A Michelin three-star establishment behind the Bishamon temple in Tokyo's so-called geisha district, Ishikawa is a showcase for the talents of its eponymous chef–owner, Hideki Ishikawa. Known for his modesty and concern for his customers, Ishikawa eschews modern culinary trickery and composes daily-changing menus from first-rate ingredients, which he treats simply and with great skill. His past triumphs have included bamboo-shoot dumpling soup with wakame seaweed; steamed rice with clams, sea urchin, and wasabi blossoms; quail and wild mushroom shabu shabu; and a deep-fried "sandwich" of sea bream and monkfish liver between thin slices of lotus root.

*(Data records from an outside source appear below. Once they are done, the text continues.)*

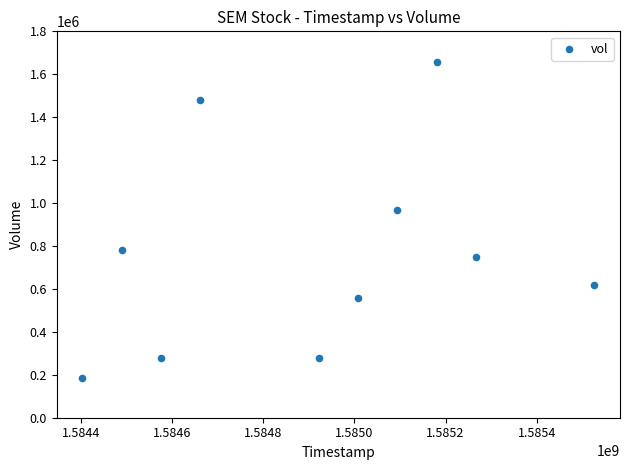

What is the average X value?

1584912960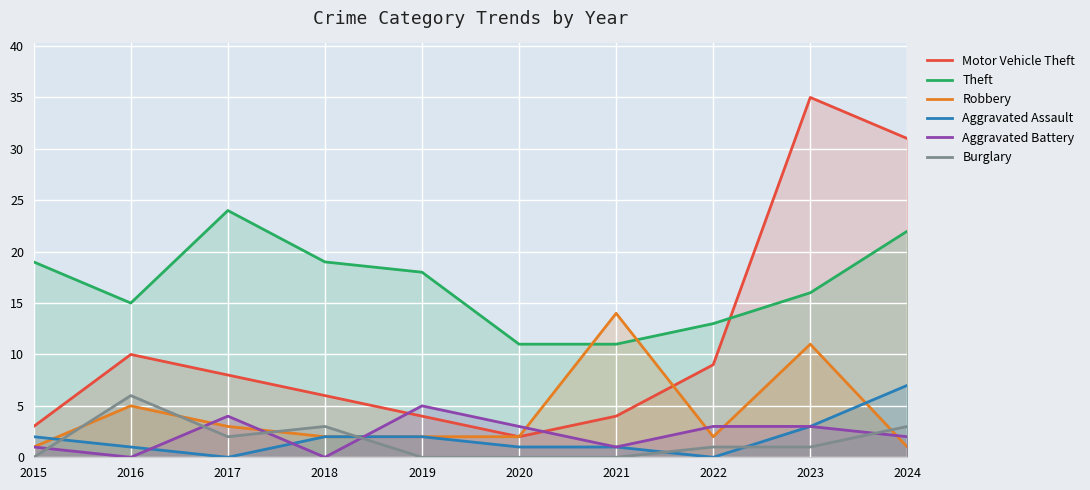

Between 2017 and 2020, which is larger?

2017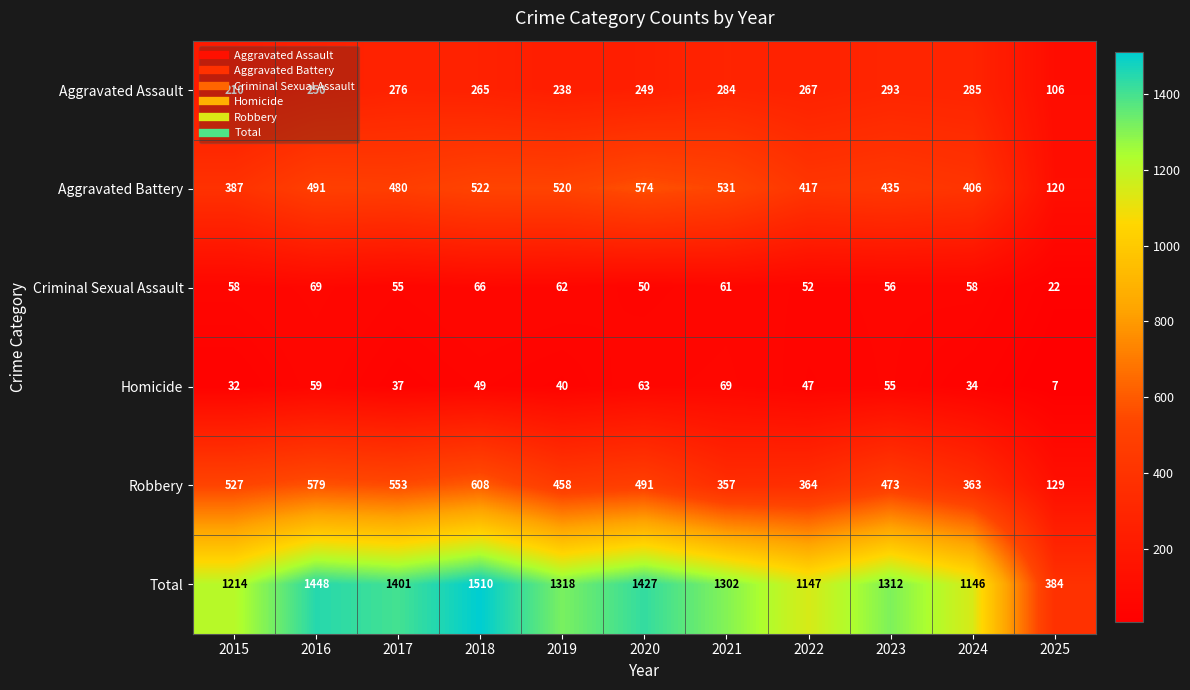

Which series has the largest total across all categories?

Total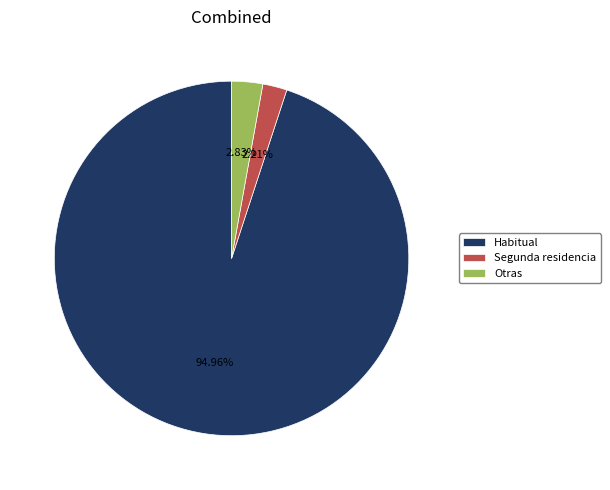

True or false: Segunda residencia accounts for 2% of the total.

True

#1 Sukiyabashi Jiro (Tokyo)

Jiro Ono still dreams of sushi (as the title of a 2011 film about him suggested). He was the first sushi chef to earn three Michelin stars, and has repeatedly been hailed as the best sushi chef in the world — yet at the age of 90, he says "Even at my age, I haven't reached perfection." His 10-seat, modest-looking, sushi-only restaurant, hidden away in a Ginza subway station, has become a gastronomic shrine of international repute. Reservations are hard to come by, and the price is steep — more than $300 per person for an omakase 20-piece sushi repast that is typically over in about half an hour! Is it worth it? True sushi fanatics say yes, without a doubt, for the quality of Ono's fish and rice to his unfailing skill at preparing them. If you, too, dream of sushi, this may be the best restaurant experience of your life.